Auch bei der Vergabe des 16ten Ibn Rushd Preises für Freies Denken hat der Verein ein seit Jahren erprobtes basisdemokratisches Verfahren angewandt:
Im März eines jeden Jahres wählen die Mitglieder des Ibn Rushd Funds das Thema des Jahres für den Ibn Rushd Preis. Nach der öffentlichen Bekanntgabe des Preisthemas im April kann jeder und jede Interessierte Kandidatinnen und Kandidaten nominieren. Zwischenzeitlich wählt der Verein eine Jury, bestehend aus Experten zum jeweiligen Thema, möglichst aus fünf arabischen Ländern und möglichst mit mindestens zwei Frauen besetzt. Die Jury arbeitet ehrenamtlich und unabhängig. Das Wahlergebnis ergibt sich durch die Summe der Punktzahl der von der Jury angegebenen Prioritäten.

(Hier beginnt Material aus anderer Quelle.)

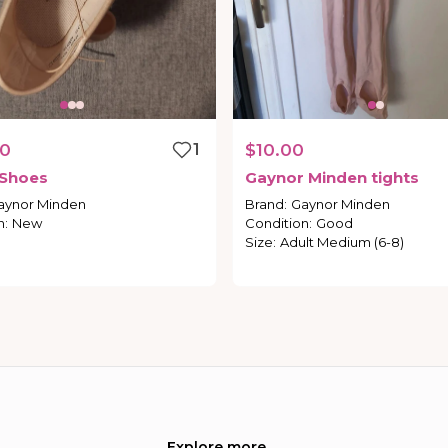
00
1
$10.00
Shoes
Gaynor
Minden
tights
aynor Minden
Brand
:
Gaynor Minden
n
:
New
Condition
:
Good
Size
:
Adult Medium (6-8)
Explore more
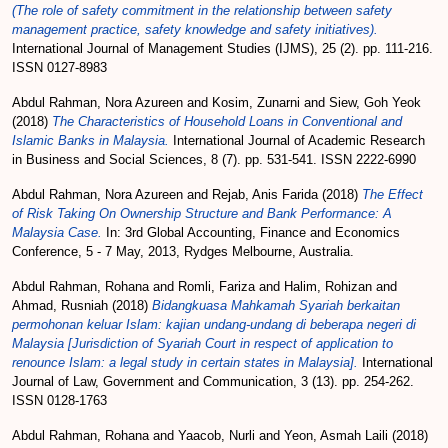
(The role of safety commitment in the relationship between safety
management practice, safety knowledge and safety initiatives).
International Journal of Management Studies (IJMS), 25 (2). pp. 111-216.
ISSN 0127-8983
Abdul Rahman, Nora Azureen
and
Kosim, Zunarni
and
Siew, Goh Yeok
(2018)
The Characteristics of Household Loans in Conventional and
Islamic Banks in Malaysia.
International Journal of Academic Research
in Business and Social Sciences, 8 (7). pp. 531-541. ISSN 2222-6990
Abdul Rahman, Nora Azureen
and
Rejab, Anis Farida
(2018)
The Effect
of Risk Taking On Ownership Structure and Bank Performance: A
Malaysia Case.
In: 3rd Global Accounting, Finance and Economics
Conference, 5 - 7 May, 2013, Rydges Melbourne, Australia.
Abdul Rahman, Rohana
and
Romli, Fariza
and
Halim, Rohizan
and
Ahmad, Rusniah
(2018)
Bidangkuasa Mahkamah Syariah berkaitan
permohonan keluar Islam: kajian undang-undang di beberapa negeri di
Malaysia [Jurisdiction of Syariah Court in respect of application to
renounce Islam: a legal study in certain states in Malaysia].
International
Journal of Law, Government and Communication, 3 (13). pp. 254-262.
ISSN 0128-1763
Abdul Rahman, Rohana
and
Yaacob, Nurli
and
Yeon, Asmah Laili
(2018)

Mit dem Ibn Rushd Preis für Freies Denken zeichnet der Ibn Rushd Fund seit 1998 Menschen oder Organisationen aus, die sich um das Freie Denken in der arabischen Welt verdient gemacht haben.
Die Preisverleihung inklusive dem Preisgeld von €2500 wird ausschließlich über Beiträge und Spenden der Mitglieder des Ibn Rushd Funds finanziert.